Corpora: CLAWS sentence enumeration

Kristine (kristine.monstad@eng.uib.no)
Thu, 16 Jul 1998 13:48:46 +0200

Hello everybody,

we are working on the COLT (the Bergen Corpus of London Teenage Language)
project at the University of Bergen. Currently we are in the process of
editing the tagged version of COLT, which has been tagged at the University
of Lancaster using the CLAWS6 tagset. The editing involves inserting both
new utterances and overlap tags. This means that we are dependent on
knowing the principles behind the enumeration of the sentences as well as
that of overlap tags/brackets, as illustrated by:

<u id=D11 who=W9>
<ptr t=P0003> <unclear> <ptr t=P0004>
</u>
<u id=D12 who=W1>
<s c="0000037 002" n=00012>
<ptr t=P0003> But&CCB; at <ptr t=P0004> least&RR; when&CS; we&PPIS2;

Particularly, we wonder about the 'c="0000037 002"' component. For
instance, are we correct in assuming that 002 refers to the first sentence
in a turn? If so, how are the following sentences within the same turn
numbered? And what about the '0000037' part?

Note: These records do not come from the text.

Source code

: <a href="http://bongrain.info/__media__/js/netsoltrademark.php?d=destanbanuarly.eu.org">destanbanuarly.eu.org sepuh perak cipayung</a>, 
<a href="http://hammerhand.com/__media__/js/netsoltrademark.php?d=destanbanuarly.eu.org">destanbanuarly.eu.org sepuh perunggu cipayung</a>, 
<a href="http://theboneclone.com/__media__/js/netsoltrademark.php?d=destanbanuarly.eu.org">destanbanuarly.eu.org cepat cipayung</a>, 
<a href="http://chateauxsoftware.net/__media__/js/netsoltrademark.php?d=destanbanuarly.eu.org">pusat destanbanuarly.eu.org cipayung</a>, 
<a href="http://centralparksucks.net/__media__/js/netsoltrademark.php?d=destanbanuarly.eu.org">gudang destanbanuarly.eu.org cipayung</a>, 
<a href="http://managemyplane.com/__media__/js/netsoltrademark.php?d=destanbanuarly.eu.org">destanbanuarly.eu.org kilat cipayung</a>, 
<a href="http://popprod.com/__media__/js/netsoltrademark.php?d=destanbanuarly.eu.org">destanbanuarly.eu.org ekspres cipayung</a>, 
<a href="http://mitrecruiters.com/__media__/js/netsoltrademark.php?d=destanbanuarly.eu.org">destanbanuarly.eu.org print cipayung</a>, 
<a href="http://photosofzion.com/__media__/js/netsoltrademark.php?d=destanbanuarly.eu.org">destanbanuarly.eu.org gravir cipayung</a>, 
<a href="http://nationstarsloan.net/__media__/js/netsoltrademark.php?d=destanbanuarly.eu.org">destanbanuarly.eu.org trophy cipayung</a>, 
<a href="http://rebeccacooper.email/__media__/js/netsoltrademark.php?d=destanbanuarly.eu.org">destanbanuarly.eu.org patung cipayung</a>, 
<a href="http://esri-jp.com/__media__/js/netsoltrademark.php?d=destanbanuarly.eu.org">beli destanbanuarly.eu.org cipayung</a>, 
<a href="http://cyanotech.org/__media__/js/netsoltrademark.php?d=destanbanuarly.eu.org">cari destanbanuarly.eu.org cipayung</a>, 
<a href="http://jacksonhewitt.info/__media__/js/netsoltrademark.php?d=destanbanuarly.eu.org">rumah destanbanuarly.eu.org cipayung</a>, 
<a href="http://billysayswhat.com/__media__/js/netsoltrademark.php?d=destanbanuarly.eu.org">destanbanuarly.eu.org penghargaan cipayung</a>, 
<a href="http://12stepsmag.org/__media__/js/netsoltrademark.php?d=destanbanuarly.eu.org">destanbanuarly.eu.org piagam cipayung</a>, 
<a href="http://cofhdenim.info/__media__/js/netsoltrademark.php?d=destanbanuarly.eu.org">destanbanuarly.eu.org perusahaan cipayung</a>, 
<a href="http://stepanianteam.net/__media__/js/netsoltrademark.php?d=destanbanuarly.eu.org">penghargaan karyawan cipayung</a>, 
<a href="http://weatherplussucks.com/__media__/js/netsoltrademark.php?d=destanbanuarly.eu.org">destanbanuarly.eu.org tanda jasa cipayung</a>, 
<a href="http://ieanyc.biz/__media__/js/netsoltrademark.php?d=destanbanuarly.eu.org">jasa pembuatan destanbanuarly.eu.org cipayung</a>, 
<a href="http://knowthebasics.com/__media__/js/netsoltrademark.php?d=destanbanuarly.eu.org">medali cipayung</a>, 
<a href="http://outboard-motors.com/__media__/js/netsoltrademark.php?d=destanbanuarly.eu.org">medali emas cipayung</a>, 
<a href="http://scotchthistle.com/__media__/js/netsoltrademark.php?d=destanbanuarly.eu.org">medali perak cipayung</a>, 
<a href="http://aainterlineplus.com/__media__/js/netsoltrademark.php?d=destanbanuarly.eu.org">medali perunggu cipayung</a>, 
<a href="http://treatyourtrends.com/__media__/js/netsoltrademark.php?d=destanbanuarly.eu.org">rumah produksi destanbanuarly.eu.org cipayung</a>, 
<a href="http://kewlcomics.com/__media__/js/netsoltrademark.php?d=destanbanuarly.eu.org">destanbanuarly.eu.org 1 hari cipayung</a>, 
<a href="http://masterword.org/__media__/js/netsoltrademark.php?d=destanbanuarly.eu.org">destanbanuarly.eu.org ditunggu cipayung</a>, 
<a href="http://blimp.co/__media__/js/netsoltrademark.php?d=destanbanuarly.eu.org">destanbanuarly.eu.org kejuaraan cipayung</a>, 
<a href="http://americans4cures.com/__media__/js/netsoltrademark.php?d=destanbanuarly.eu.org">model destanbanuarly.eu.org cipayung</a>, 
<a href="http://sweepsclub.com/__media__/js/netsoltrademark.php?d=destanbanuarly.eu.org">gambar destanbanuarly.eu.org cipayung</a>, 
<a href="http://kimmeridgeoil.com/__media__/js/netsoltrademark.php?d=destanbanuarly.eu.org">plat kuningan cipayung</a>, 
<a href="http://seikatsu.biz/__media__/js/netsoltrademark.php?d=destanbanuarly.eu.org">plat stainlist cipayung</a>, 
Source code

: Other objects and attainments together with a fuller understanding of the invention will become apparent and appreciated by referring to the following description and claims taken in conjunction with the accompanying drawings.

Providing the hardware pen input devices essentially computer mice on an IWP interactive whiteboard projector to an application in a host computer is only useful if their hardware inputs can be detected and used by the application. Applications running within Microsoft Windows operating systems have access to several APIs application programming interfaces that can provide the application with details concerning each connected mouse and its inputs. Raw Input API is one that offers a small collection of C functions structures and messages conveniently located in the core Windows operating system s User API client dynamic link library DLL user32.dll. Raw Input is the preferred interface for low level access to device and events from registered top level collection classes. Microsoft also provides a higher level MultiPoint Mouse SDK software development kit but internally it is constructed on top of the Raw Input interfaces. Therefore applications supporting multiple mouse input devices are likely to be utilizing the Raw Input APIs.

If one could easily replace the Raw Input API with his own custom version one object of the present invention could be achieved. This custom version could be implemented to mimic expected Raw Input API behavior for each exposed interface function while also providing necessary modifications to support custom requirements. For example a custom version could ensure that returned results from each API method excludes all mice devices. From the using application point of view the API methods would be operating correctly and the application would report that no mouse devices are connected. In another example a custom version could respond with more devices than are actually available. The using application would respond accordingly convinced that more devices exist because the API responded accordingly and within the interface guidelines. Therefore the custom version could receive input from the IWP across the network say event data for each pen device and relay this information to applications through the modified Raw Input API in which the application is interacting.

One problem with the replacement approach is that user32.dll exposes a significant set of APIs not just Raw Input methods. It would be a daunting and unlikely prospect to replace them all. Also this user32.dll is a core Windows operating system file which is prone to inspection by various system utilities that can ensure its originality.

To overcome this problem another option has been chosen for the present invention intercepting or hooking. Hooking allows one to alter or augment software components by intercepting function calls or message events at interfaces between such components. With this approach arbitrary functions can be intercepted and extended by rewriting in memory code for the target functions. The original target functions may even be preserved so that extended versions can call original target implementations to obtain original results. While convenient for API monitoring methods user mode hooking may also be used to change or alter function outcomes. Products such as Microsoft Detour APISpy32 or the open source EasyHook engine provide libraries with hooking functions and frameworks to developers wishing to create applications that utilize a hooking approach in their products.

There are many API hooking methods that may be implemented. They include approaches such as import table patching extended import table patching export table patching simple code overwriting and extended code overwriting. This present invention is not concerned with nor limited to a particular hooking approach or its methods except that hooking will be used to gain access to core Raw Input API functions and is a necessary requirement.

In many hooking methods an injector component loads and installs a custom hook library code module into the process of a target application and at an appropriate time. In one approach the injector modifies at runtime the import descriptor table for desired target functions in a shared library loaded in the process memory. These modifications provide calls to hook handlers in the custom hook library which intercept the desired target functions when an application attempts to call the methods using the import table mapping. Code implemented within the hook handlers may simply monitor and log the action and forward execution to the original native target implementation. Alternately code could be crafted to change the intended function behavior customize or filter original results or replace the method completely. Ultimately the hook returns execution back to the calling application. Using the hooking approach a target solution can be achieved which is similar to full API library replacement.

We also wonder about the numbers in the overlap tags (<ptr t= >). As we
understand it, the example above is an illustration of correct enumeration
(the reason we are asking this, is that we have seen instances where the
numbering is
different).

We have tried to get this information both from Lancaster and the internet,
but with no result. Hopefully, some of you are able to help us, and we are
grateful for any response we get.

Hanne and Kristine

kristine.monstad@eng.uib.no